Wenn der Urologe eine Blasenspiegelung empfiehlt, reagieren viele Patienten zunächst mit Unbehagen. Die Vorstellung, dass ein Instrument durch die Harnröhre in die Blase eingeführt wird, klingt unangenehm und weckt Befürchtungen vor Schmerzen. Die Realität sieht für die allermeisten Patienten freundlicher aus, als die Vorstellung vermuten lässt. Mit modernen flexiblen Geräten und einer guten Lokalanästhesie ist die Untersuchung in der Regel gut tolerierbar und verläuft meist innerhalb weniger Minuten ohne nennenswerte Komplikationen.

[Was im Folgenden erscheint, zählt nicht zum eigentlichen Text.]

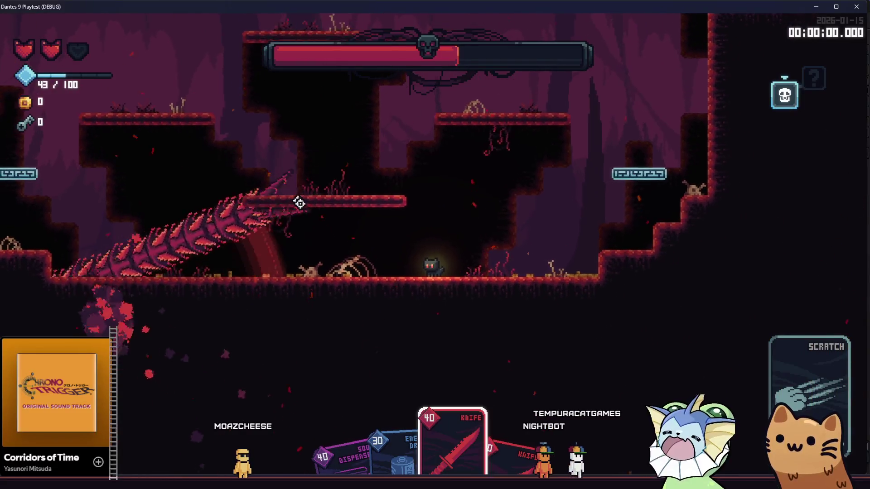
{"action": "key", "text": "space"}
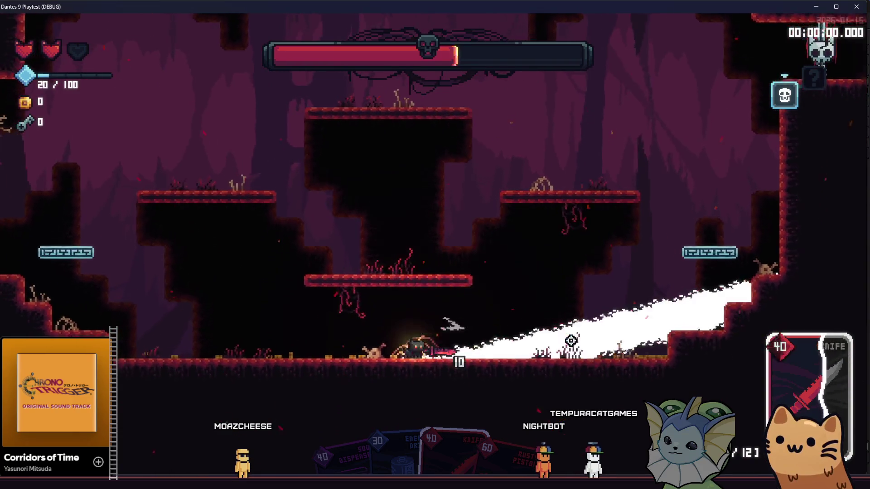
{"action": "left_click", "coordinate": [560, 337]}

Wann eine Blasenspiegelung empfohlen wird
Die Blasenspiegelung, medizinisch Zystoskopie genannt, ist eine der häufigsten Untersuchungen in der Urologie. Sie ermöglicht den direkten Blick in die Harnröhre und die Blase und liefert Informationen, die kein bildgebendes Verfahren in dieser Detailtiefe bieten kann. Indikationen sind unter anderem Blut im Urin, der Verdacht auf einen Tumor, wiederkehrende Harnwegsinfekte, ungeklärte Beschwerden beim Wasserlassen oder die Nachsorge nach einer Tumorbehandlung. Auch bei Frauen mit chronischen Schmerzen im Beckenbereich kann eine Spiegelung Klarheit bringen.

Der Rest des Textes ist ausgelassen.